** Material for the task follows **

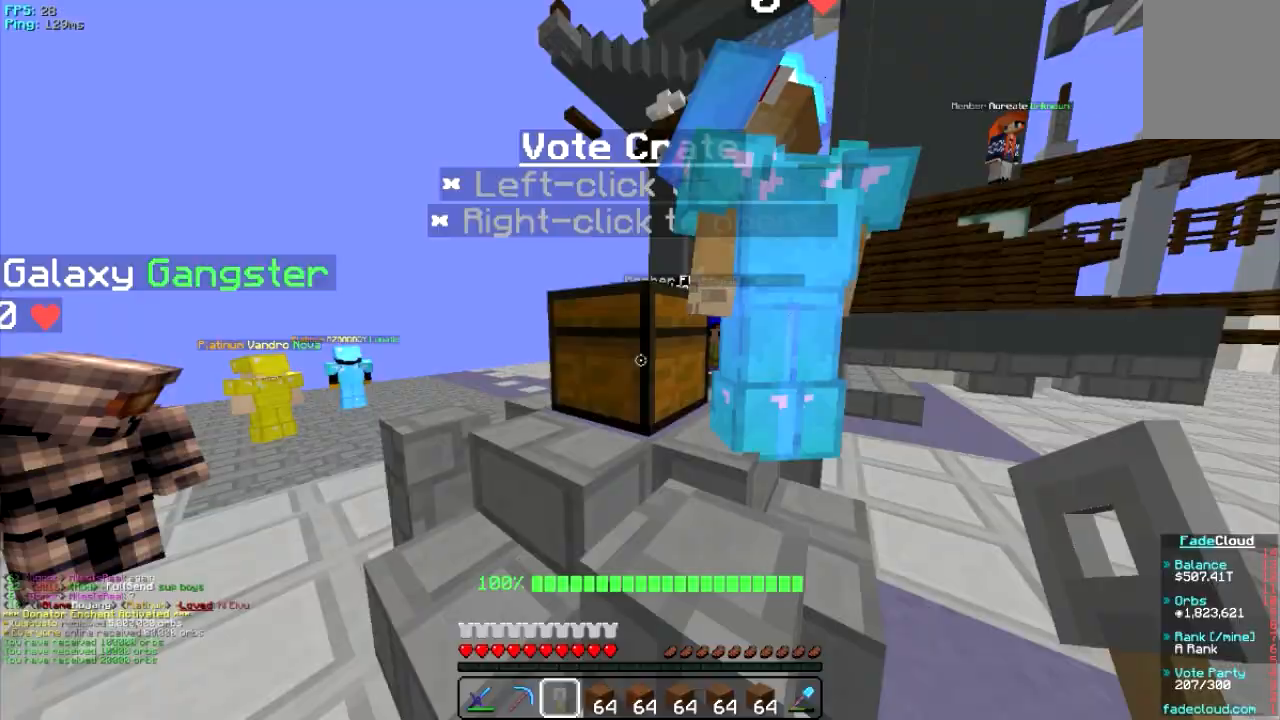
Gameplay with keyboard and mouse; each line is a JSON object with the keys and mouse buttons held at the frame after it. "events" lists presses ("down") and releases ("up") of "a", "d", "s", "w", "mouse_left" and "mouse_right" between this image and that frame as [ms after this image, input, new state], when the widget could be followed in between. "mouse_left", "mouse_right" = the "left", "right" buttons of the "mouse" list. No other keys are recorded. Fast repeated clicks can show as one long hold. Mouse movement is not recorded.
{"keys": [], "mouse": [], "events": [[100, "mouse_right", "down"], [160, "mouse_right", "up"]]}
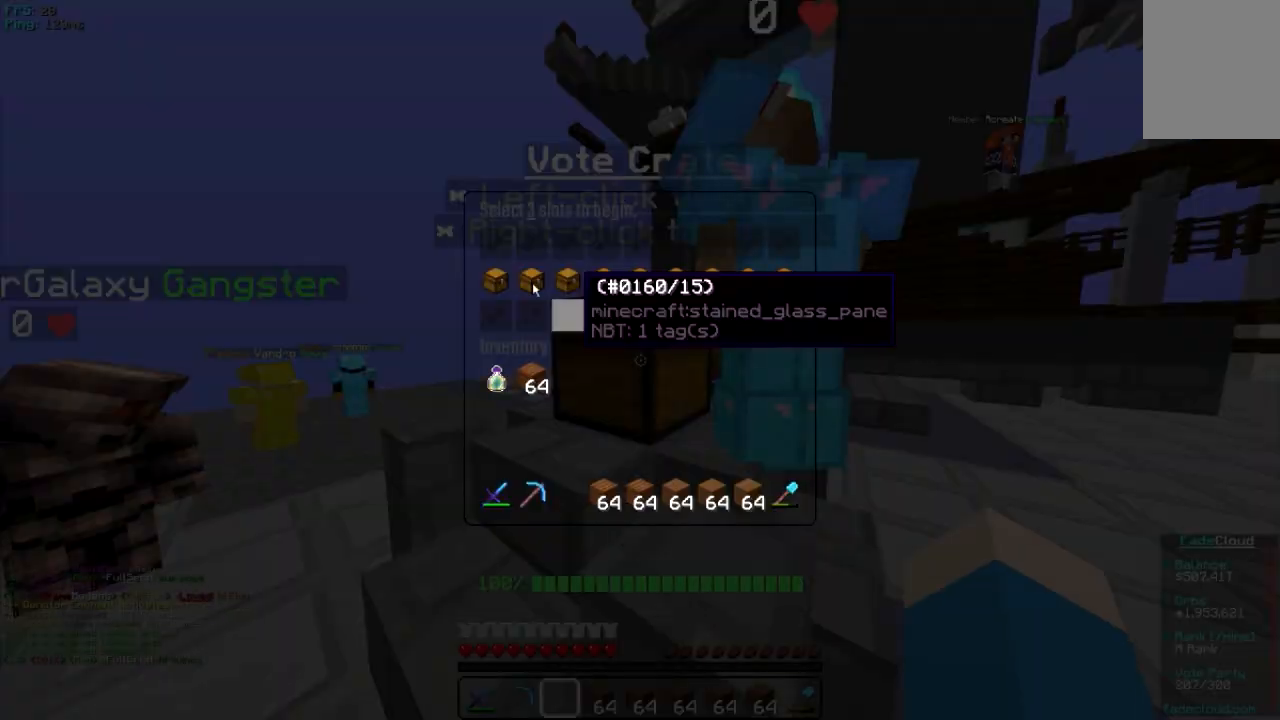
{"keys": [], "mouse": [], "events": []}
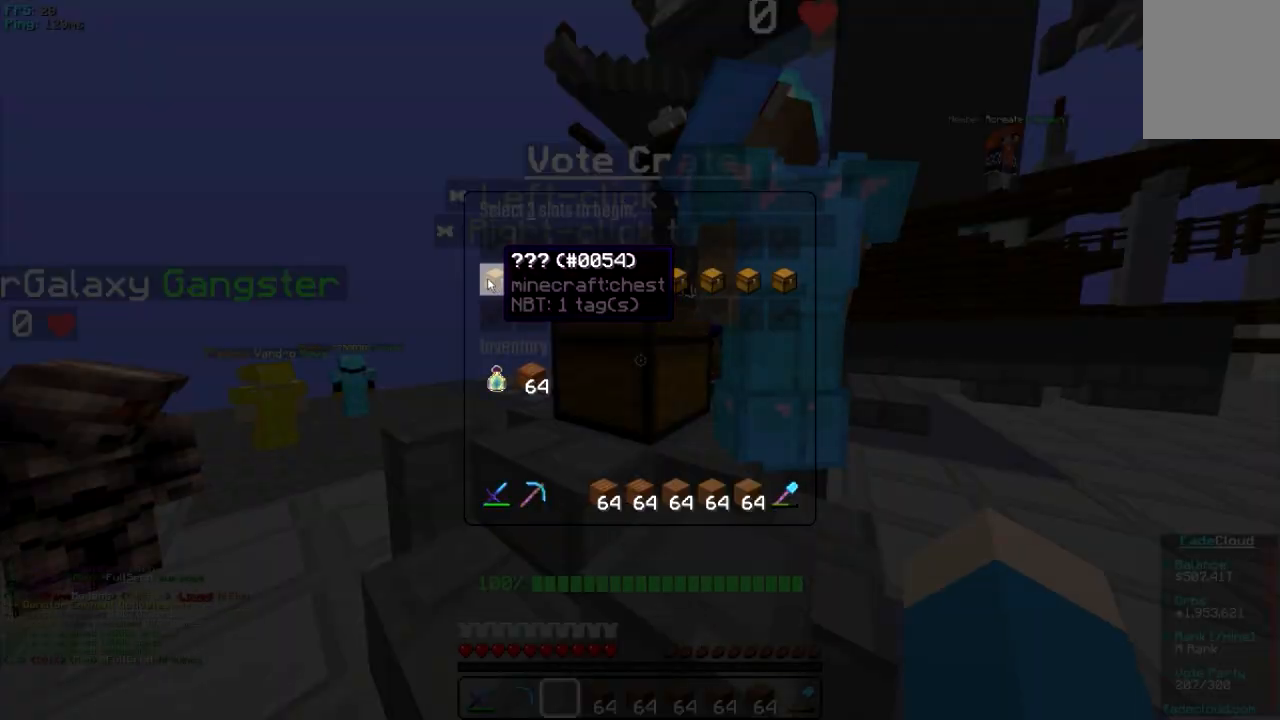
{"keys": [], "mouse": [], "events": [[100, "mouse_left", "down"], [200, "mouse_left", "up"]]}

** End of Material for the task **
** Material for the task follows **

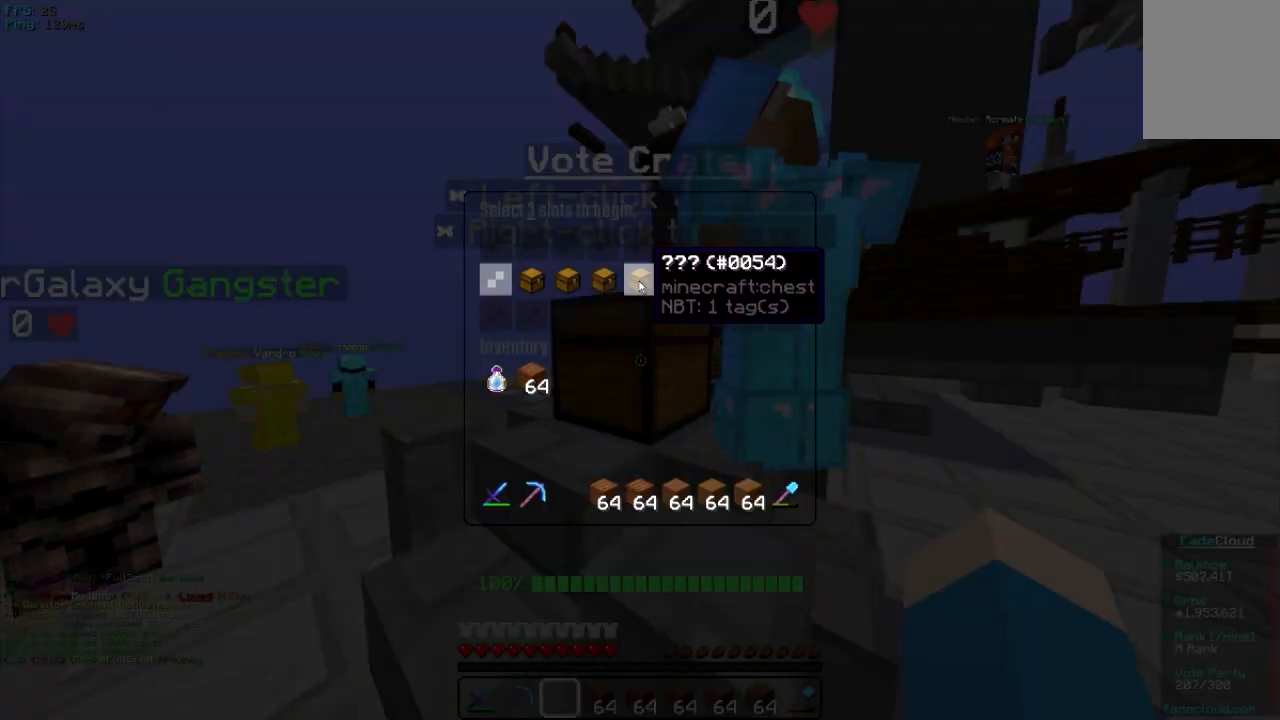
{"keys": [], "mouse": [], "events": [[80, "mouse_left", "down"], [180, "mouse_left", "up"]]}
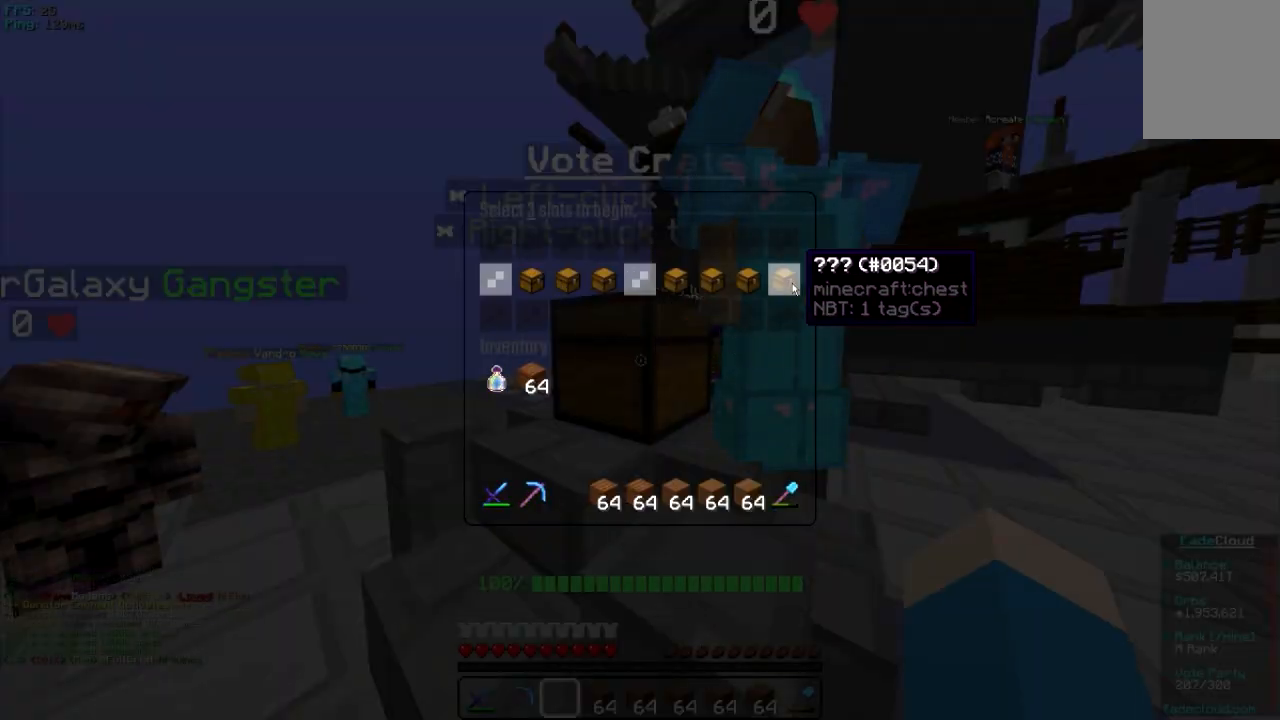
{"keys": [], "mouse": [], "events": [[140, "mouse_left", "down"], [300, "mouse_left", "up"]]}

** End of Material for the task **
** Material for the task follows **

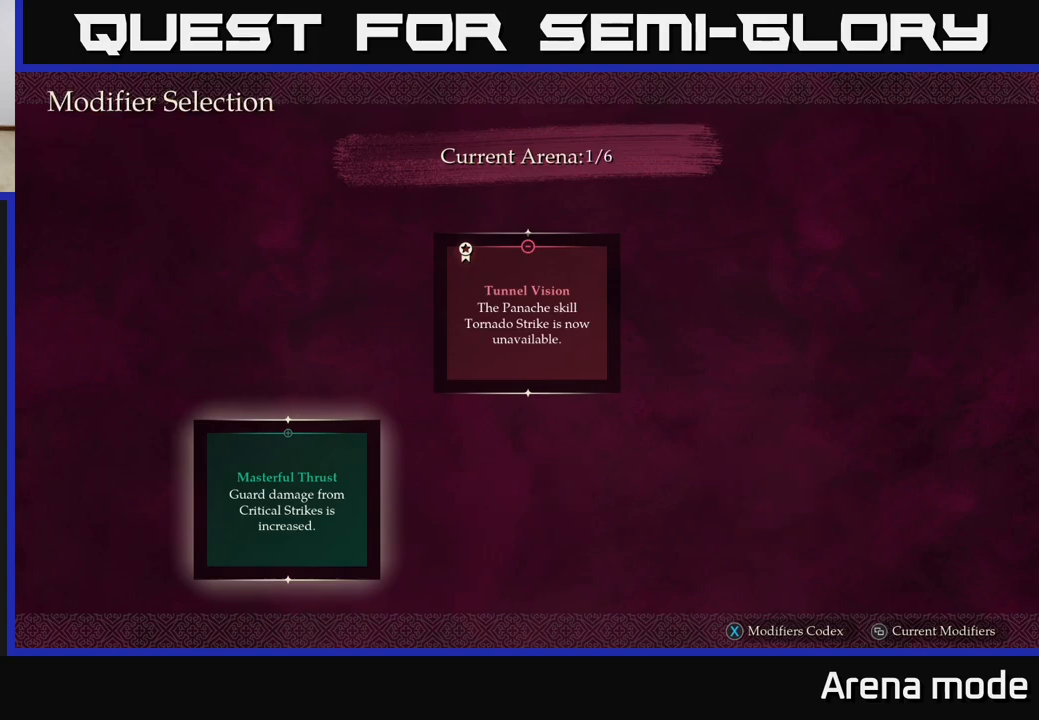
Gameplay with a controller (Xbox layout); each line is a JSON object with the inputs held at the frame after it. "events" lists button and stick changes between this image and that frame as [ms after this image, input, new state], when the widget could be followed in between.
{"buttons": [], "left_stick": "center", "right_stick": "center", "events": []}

** End of Material for the task **

- [What this task involves]
From the records above, pull out each line that has "Gameplay".

- [Expected output]
Gameplay with keyboard and mouse; each line is a JSON object with the keys and mouse buttons held at the frame after it. "events" lists presses ("down") and releases ("up") of "a", "d", "s", "w", "mouse_left" and "mouse_right" between this image and that frame as [ms after this image, input, new state], when the widget could be followed in between. "mouse_left", "mouse_right" = the "left", "right" buttons of the "mouse" list. No other keys are recorded. Fast repeated clicks can show as one long hold. Mouse movement is not recorded.
Gameplay with a controller (Xbox layout); each line is a JSON object with the inputs held at the frame after it. "events" lists button and stick changes between this image and that frame as [ms after this image, input, new state], when the widget could be followed in between.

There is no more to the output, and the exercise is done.